§ The problem: Say how many lines of the listing below contain "class", giving the number and nothing else.

§ Records for this exercise:
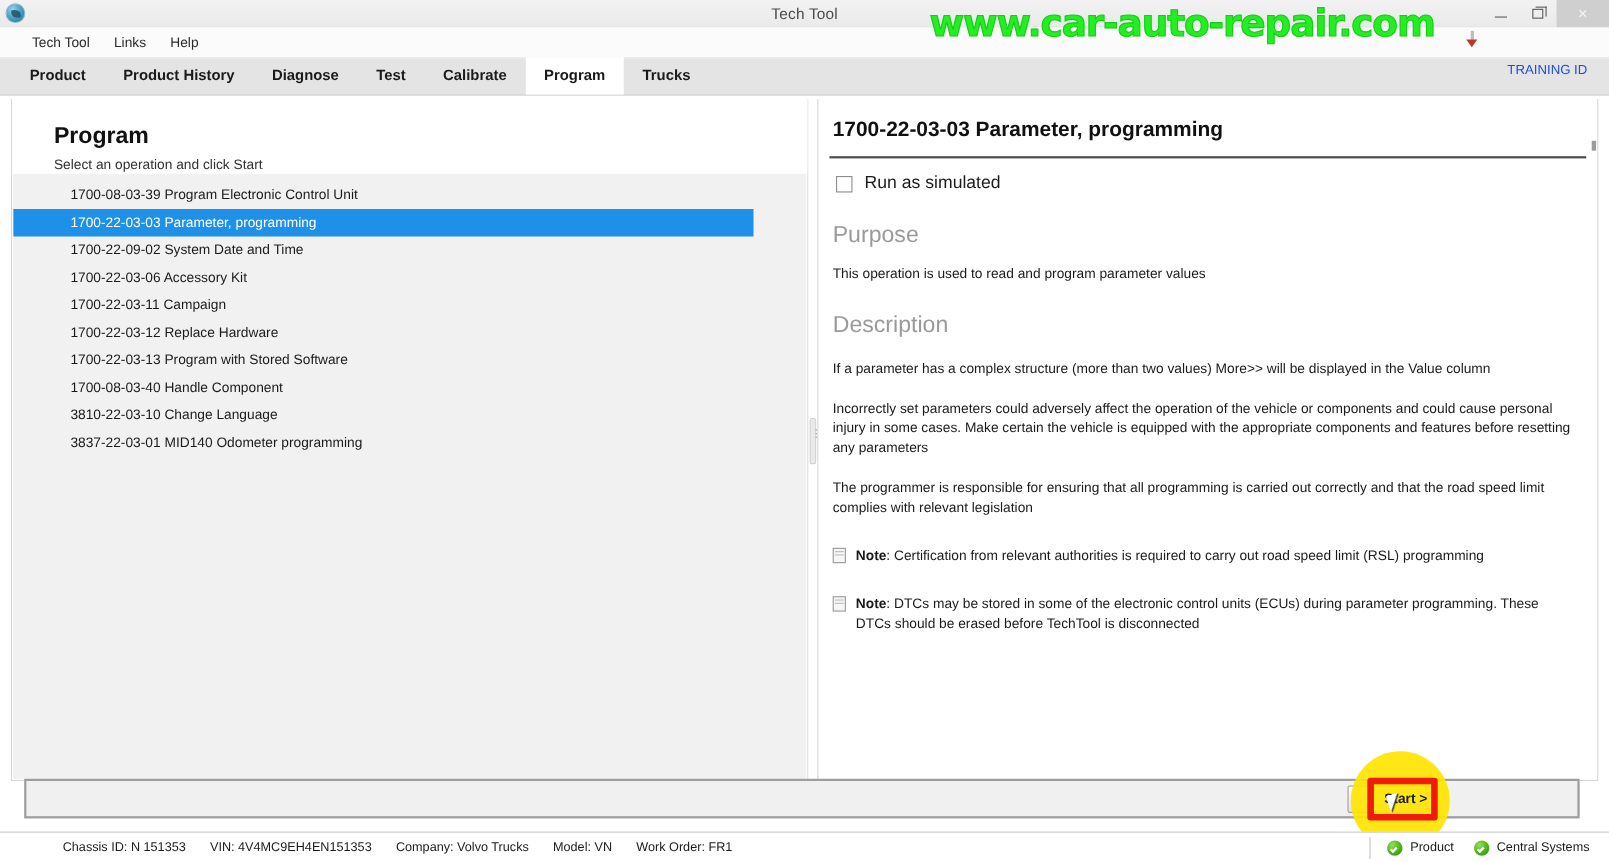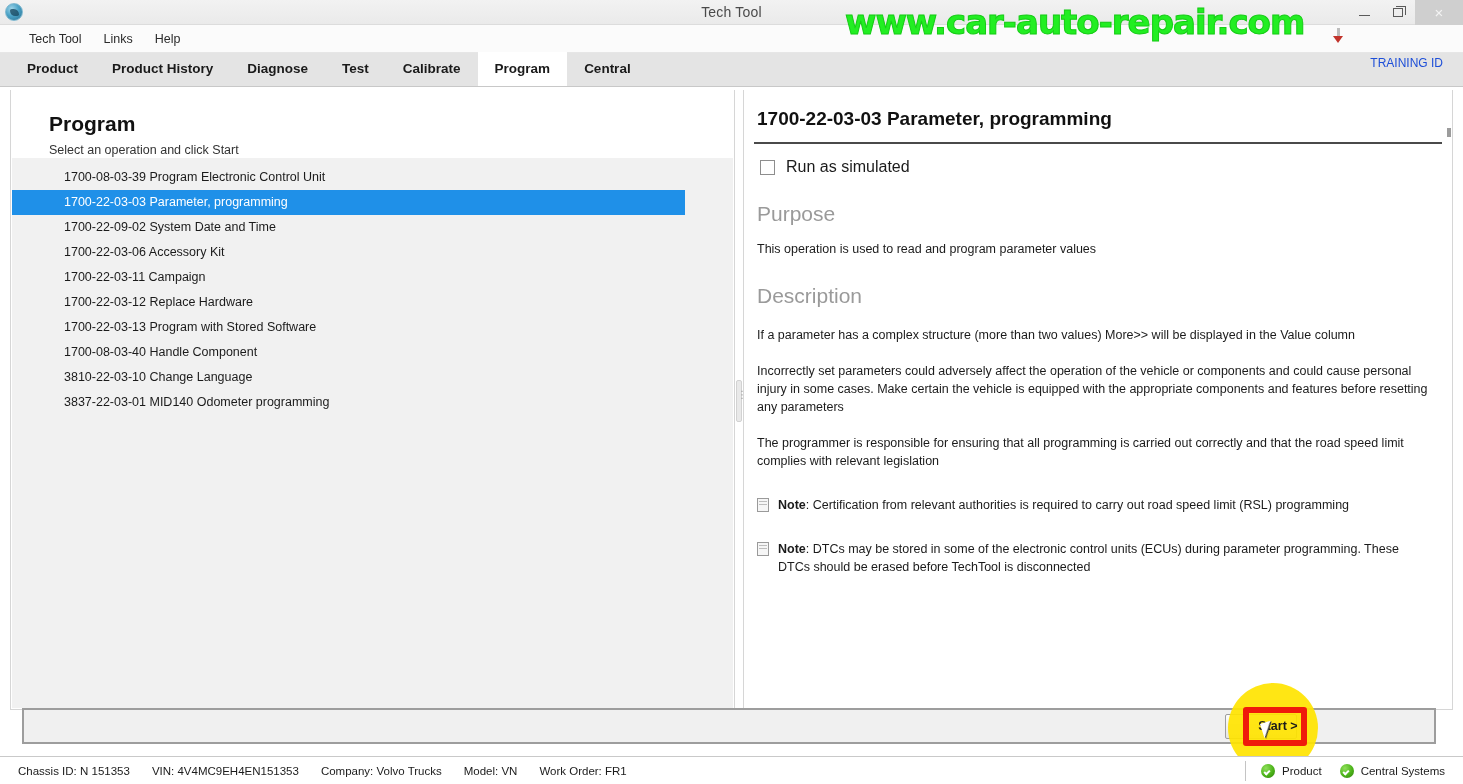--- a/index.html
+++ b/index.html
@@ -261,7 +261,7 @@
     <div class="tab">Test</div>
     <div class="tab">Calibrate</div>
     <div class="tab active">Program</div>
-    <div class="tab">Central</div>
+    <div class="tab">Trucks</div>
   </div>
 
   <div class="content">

§ Response for this exercise: 6